Encodings in practice
Every system has its default encoding depending on the language selected. When all systems involved use the same platform and language, text files can be transferred without any issues. Errors only occur when a text file is transferred between systems that are on a different platform or language setting – and therefore use a different default encoding. Then you need to know what encoding was used to save the document, so the application opening the file can be setup to use that encoding and decode the binary data correctly.

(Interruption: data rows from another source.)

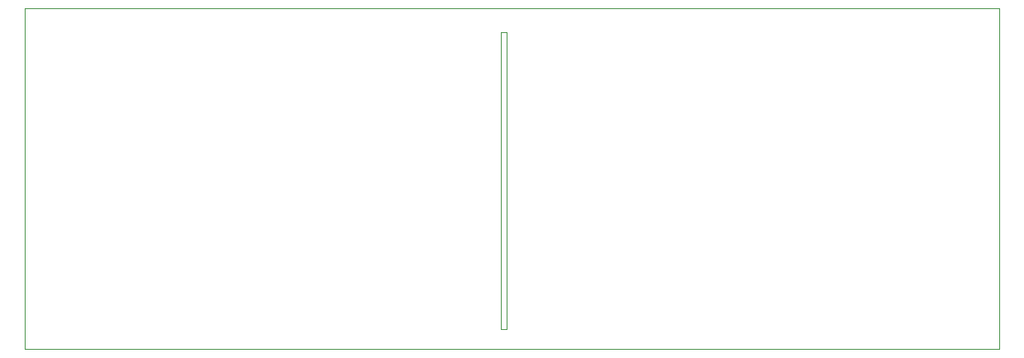
<source format=gbr>
%TF.GenerationSoftware,KiCad,Pcbnew,8.0.5-dirty*%
%TF.CreationDate,2024-09-28T11:23:51-03:00*%
%TF.ProjectId,control_remoto_bcd,636f6e74-726f-46c5-9f72-656d6f746f5f,rev?*%
%TF.SameCoordinates,Original*%
%TF.FileFunction,Profile,NP*%
%FSLAX46Y46*%
G04 Gerber Fmt 4.6, Leading zero omitted, Abs format (unit mm)*
G04 Created by KiCad (PCBNEW 8.0.5-dirty) date 2024-09-28 11:23:51*
%MOMM*%
%LPD*%
G01*
G04 APERTURE LIST*
%TA.AperFunction,Profile*%
%ADD10C,0.050000*%
%TD*%
G04 APERTURE END LIST*
D10*
X126530000Y-40692000D02*
X226530000Y-40692000D01*
X226530000Y-75692000D01*
X126530000Y-75692000D01*
X126530000Y-40692000D01*
X175422000Y-43180000D02*
X176022000Y-43180000D01*
X176022000Y-73648044D01*
X175422000Y-73648044D01*
X175422000Y-43180000D01*
M02*

</source>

All text-based applications should have a way to set the text encoding used to open and save its files. Some will even try to automatically set the encoding while loading, or others like our application EdiCue, provide a preview window so that you can try different encoding settings while checking to see that all characters are displayed correctly.

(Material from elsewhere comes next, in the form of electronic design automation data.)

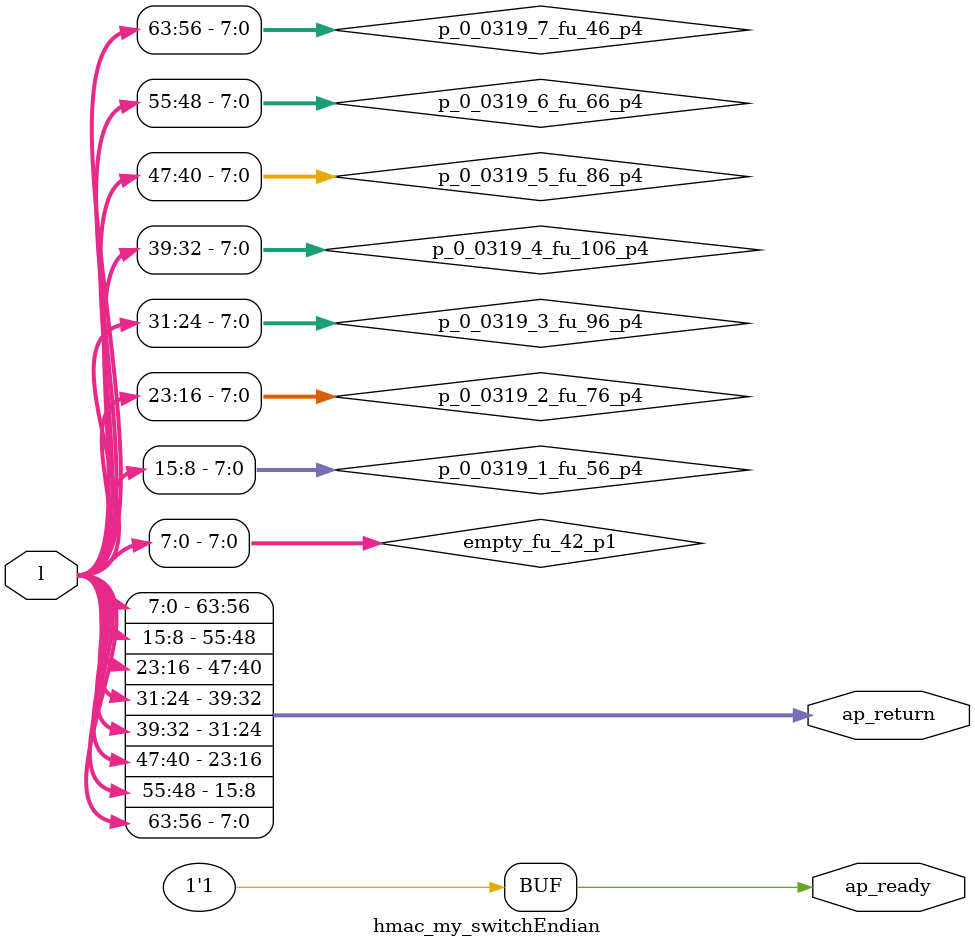
<source format=v>

`timescale 1 ns / 1 ps 

module hmac_my_switchEndian (
        ap_ready,
        l,
        ap_return
);


output   ap_ready;
input  [63:0] l;
output  [63:0] ap_return;

wire   [7:0] empty_fu_42_p1;
wire   [7:0] p_0_0319_1_fu_56_p4;
wire   [7:0] p_0_0319_2_fu_76_p4;
wire   [7:0] p_0_0319_3_fu_96_p4;
wire   [7:0] p_0_0319_4_fu_106_p4;
wire   [7:0] p_0_0319_5_fu_86_p4;
wire   [7:0] p_0_0319_6_fu_66_p4;
wire   [7:0] p_0_0319_7_fu_46_p4;

assign ap_ready = 1'b1;

assign ap_return = {{{{{{{{empty_fu_42_p1}, {p_0_0319_1_fu_56_p4}}, {p_0_0319_2_fu_76_p4}}, {p_0_0319_3_fu_96_p4}}, {p_0_0319_4_fu_106_p4}}, {p_0_0319_5_fu_86_p4}}, {p_0_0319_6_fu_66_p4}}, {p_0_0319_7_fu_46_p4}};

assign empty_fu_42_p1 = l[7:0];

assign p_0_0319_1_fu_56_p4 = {{l[15:8]}};

assign p_0_0319_2_fu_76_p4 = {{l[23:16]}};

assign p_0_0319_3_fu_96_p4 = {{l[31:24]}};

assign p_0_0319_4_fu_106_p4 = {{l[39:32]}};

assign p_0_0319_5_fu_86_p4 = {{l[47:40]}};

assign p_0_0319_6_fu_66_p4 = {{l[55:48]}};

assign p_0_0319_7_fu_46_p4 = {{l[63:56]}};

endmodule //hmac_my_switchEndian

</source>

It is also important to save text files with an encoding that will be able to encode or store the characters in your text.
Line ending characters
For ADR Cue data that has been exported from a third-party application, each line of a text file represents a separate cue. To tell the computer that the next character needs to be displayed on a new line, an invisible line ending character is inserted into the text.
The character or characters used to signal this new line vary between operating systems. Either a LF (line feed) character or CR (carriage return) character or both are inserted. Here is a list of what each operating system uses:
As text files generated in Windows by default contain a CR and LF character, when opened by an application in OS X these files will open correctly as it only needs to see an LF character to display the text correctly. However, when opening a text file in Windows that was created in OS X, you may find that all text is displayed on a single line as Windows applications are expecting a CR and LF character to signal a new line while OS X applications will only insert an LF character.
To overcome this problem, the OS X and Windows versions of EdiCue generate text files with Windows line endings. While importing text files into the OS X and Windows versions of EdiCue, EdiCue automatically detects the line ending used.
Field delimiter characters
To separate the contents of each line into separate fields a field delimiter character is inserted. Various characters can be used to perform this task. The most common are a tab, comma or semi-colon character.
If you have a choice over which delimiter character is used while exporting a text file, select one that isn’t already present in your data. If you don’t, your fields will not be separated correctly during import. Selecting a tab character as a delimiter generally works best as ADR cue data generally doesn’t contain a tab character.